Background and aim: The discovery of drugs capable of inhibiting SARS-CoV-2 is a priority for human beings due to the severity of the global health pandemic caused by COVID-19. To this end, natural products can provide therapeutic alternatives that could be employed as an effective safe treatment for COVID-19. Experimental procedure: Twelve compounds were isolated from the aerial parts of C. officinalis L. and investigated for their inhibitory activities against SARS-CoV-2 M-pro compared to its co-crystallized N3 inhibitor using molecular docking studies. Furthermore, a 100 ns MD simulation was performed for the most active two promising compounds, Calendulaglycoside A (SAP5) and Osteosaponin-I (SAP8). Results and conclusion: At first, molecular docking studies showed interesting binding scores as compared to the N3 inhibitor. Calendulaglycoside A (SAP5) achieved a superior binding than the co crystallized inhibitor indicating promising affinity and intrinsic activity towards the M-pro of SARS-CoV2 as well. Moreover, findings illustrated preferential stability for SAP5 within the M-pro pocket over that of N3 beyond the 40 ns MD simulation course.

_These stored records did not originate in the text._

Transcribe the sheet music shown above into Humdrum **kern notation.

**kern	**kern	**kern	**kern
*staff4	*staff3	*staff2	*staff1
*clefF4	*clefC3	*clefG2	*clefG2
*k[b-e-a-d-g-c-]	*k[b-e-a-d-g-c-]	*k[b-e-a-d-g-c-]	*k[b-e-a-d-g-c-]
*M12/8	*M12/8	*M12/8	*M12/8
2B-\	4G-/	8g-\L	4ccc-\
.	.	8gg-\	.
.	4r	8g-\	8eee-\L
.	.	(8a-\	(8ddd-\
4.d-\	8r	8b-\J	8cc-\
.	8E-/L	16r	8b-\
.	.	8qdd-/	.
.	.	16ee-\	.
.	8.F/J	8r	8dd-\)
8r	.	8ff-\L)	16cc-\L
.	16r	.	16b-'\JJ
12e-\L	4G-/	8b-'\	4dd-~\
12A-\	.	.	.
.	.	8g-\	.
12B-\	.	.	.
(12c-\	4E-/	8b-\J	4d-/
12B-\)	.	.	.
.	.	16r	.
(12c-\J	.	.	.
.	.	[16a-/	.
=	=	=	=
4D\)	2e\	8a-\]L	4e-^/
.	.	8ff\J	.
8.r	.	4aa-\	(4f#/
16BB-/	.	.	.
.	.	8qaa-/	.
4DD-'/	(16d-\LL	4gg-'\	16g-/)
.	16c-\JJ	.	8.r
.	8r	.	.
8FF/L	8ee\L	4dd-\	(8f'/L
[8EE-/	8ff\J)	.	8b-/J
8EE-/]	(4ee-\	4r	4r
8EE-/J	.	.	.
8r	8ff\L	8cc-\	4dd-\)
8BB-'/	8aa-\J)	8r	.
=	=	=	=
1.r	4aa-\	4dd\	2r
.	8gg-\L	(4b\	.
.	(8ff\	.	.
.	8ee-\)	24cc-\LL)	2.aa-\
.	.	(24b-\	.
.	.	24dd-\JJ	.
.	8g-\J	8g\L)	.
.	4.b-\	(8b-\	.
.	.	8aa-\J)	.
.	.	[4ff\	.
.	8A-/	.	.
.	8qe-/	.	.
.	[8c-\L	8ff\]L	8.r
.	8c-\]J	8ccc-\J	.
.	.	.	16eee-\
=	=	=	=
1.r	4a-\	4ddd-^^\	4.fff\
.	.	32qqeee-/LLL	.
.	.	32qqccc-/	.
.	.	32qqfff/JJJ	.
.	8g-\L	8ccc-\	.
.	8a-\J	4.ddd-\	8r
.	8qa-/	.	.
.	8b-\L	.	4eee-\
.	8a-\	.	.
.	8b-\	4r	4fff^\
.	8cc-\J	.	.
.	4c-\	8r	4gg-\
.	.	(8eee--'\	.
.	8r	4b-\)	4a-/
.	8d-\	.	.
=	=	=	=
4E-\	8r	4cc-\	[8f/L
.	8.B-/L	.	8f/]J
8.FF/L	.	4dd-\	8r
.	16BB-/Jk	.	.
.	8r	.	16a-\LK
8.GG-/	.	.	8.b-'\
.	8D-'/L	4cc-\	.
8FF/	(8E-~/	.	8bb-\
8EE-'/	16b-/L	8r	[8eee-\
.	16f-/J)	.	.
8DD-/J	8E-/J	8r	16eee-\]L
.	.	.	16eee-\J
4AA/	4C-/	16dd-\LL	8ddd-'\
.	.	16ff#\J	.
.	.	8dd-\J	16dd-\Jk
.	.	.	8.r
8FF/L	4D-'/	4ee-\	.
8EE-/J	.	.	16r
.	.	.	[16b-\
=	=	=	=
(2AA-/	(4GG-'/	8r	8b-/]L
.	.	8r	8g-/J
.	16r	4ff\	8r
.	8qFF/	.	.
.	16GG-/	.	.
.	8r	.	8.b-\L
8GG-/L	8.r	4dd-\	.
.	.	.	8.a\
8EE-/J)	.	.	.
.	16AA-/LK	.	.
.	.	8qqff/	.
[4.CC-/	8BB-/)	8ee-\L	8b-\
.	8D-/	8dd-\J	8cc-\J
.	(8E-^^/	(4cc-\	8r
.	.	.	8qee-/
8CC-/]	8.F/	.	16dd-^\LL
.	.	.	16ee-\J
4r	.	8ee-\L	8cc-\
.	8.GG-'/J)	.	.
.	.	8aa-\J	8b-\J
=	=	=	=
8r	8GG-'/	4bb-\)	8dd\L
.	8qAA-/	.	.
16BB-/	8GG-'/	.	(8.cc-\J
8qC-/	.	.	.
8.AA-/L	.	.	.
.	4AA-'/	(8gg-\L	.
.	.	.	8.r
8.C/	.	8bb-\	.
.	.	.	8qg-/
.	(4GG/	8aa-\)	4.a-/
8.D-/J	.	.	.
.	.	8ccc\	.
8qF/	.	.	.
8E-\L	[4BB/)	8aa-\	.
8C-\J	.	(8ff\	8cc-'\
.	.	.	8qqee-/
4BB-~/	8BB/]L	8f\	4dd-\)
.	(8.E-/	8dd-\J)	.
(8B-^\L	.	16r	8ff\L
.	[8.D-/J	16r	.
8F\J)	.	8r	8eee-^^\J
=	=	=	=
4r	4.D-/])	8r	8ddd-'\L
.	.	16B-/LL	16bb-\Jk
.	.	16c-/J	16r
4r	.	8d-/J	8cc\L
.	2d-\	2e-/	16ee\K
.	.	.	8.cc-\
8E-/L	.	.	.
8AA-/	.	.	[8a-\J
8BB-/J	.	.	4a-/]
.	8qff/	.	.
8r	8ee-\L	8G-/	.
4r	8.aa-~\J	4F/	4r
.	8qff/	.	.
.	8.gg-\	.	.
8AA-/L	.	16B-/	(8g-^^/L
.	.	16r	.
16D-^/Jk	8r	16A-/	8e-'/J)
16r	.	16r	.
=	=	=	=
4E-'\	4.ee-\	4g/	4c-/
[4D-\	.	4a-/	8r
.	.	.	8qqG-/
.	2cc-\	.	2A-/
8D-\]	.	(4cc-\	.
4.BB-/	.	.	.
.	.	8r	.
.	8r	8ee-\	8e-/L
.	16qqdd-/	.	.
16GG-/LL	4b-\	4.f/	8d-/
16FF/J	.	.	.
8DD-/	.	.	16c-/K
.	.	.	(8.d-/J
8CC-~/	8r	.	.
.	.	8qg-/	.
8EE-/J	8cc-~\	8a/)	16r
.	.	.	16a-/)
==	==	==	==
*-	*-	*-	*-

Structural preferentiality for triterpene-M-pro binding highlights the significant role of 17 beta-glucosyl and carboxylic 3 alpha-galactosyl I moieties through high electrostatic interactions across the MD simulation trajectories. Furthermore, this study clarified a promising SAR responsible for the antiviral activity against the SARS-CoV-2 M-pro and the design of new drug candidates targeting it as well. The above findings could be promising for fast examining the previously isolated triterpenes both pre-clinically and clinically for the treatment of COVID-19. (C) 2021 Center for Food and Biomolecules, National Taiwan University. Production and hosting by Elsevier Taiwan LLC.

Automated summary

This study discovered potential antiviral compounds from natural products and investigated their inhibitory activities against SARS-CoV-2 through molecular docking and molecular dynamics simulations. The results showed that these compounds have promising affinity and activity against the M-protein of SARS-CoV-2, suggesting their potential as new drug candidates for treating COVID-19.